— QUOTED PASSAGE —
═══

Jackie Goldberg is one of the premier advocates for children and public education in California and, indeed, the nation. She was a classroom teacher for 17 years, a member of the Los Angeles school board, and a member of the Legislature, rising to chair of the State Assembly Education Committee. She is a legendary figure to supporters of children and public schools.
She writes in the Los Angeles Times that the LAUSD board must act to reduce class sizes, which in some schools, exceed 40 students.
A few excerpts from her excellent article:
Today, classes of 45 students or more are not uncommon in most secondary schools. (This excludes kindergarten through third-grade classes, which receive state funding specifically for class-size reduction.).
If the district truly wants its students to learn more, it should get rid of Section 1.5 and immediately begin hiring 2,000 new teachers to meet the class-size goals that are already laid out in the current contract. [Section 1.5 is a waiver from a class-Size reduction agreement.]
This would cost $200 million more each year. That may sound like a lot, but the district has a minimum of $1.8 billion in reserve.
Opposition to class-size reduction comes from the top. When I chaired the Assembly Education Committee, lobbyists would often come in and argue that the cost of reducing class sizes in California’s public schools was simply too high.

═══

— RECORDS SUPPLIED —
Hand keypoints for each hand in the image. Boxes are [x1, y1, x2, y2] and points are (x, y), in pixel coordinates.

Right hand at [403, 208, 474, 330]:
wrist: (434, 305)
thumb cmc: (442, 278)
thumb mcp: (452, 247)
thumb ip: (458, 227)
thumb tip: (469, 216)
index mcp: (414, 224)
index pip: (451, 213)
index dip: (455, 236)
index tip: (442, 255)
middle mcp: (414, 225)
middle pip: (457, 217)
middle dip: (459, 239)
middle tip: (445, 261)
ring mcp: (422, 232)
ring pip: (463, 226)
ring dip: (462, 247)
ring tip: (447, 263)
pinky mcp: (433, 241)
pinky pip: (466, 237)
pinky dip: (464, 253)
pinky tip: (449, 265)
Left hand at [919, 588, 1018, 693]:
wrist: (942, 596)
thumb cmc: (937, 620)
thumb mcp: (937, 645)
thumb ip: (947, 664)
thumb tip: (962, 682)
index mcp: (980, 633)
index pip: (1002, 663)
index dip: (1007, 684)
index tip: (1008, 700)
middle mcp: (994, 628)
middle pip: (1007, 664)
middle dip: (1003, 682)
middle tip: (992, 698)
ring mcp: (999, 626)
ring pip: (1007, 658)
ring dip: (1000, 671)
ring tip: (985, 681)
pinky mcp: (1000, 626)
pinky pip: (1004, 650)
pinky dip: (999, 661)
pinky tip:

═══

— COMPLETE THE FOLLOWING —
1 > Answer these questions from the passage on Los Angeles class sizes.
(a) For how many years was Jackie Goldberg a classroom teacher?
(b) How many new teachers does she say the district should immediately begin hiring?
(c) What minimum amount does the district have in reserve?
2 > Continue the passage on Los Angeles class sizes from its final sentence, keeping to its voice and subject.

— PER-TASK OUTPUTS —
1 >
(a) 17 years
(b) 2,000
(c) $1.8 billion

2 >
When I asked these lobbyists where their own children attended school, many if not all of them would respond that they sent their children to private schools — some to schools where tuition could cost as much as $45,000 a year and classrooms would have as few as a dozen students.
In other words, although they paid considerable tuition rates for their own kids to benefit from small classes, they considered it perfectly acceptable for children who live in poverty — 80% of the LAUSD student population — to be relegated to the third-largest class sizes in America. Really?
There is also some quiet opposition coming from a few well placed charter-school advocates. Why? Because if the district were to reduce class sizes by hiring 2,000 additional teachers, it would need to provide 2,000 classrooms to those new teachers — classrooms that some charter-school advocates are eyeing for themselves.
The Board of Education at LAUSD needs to put its students first. Though it claims to do so at nearly every meeting and on seemingly all of its printed materials, its claims are often empty rhetoric.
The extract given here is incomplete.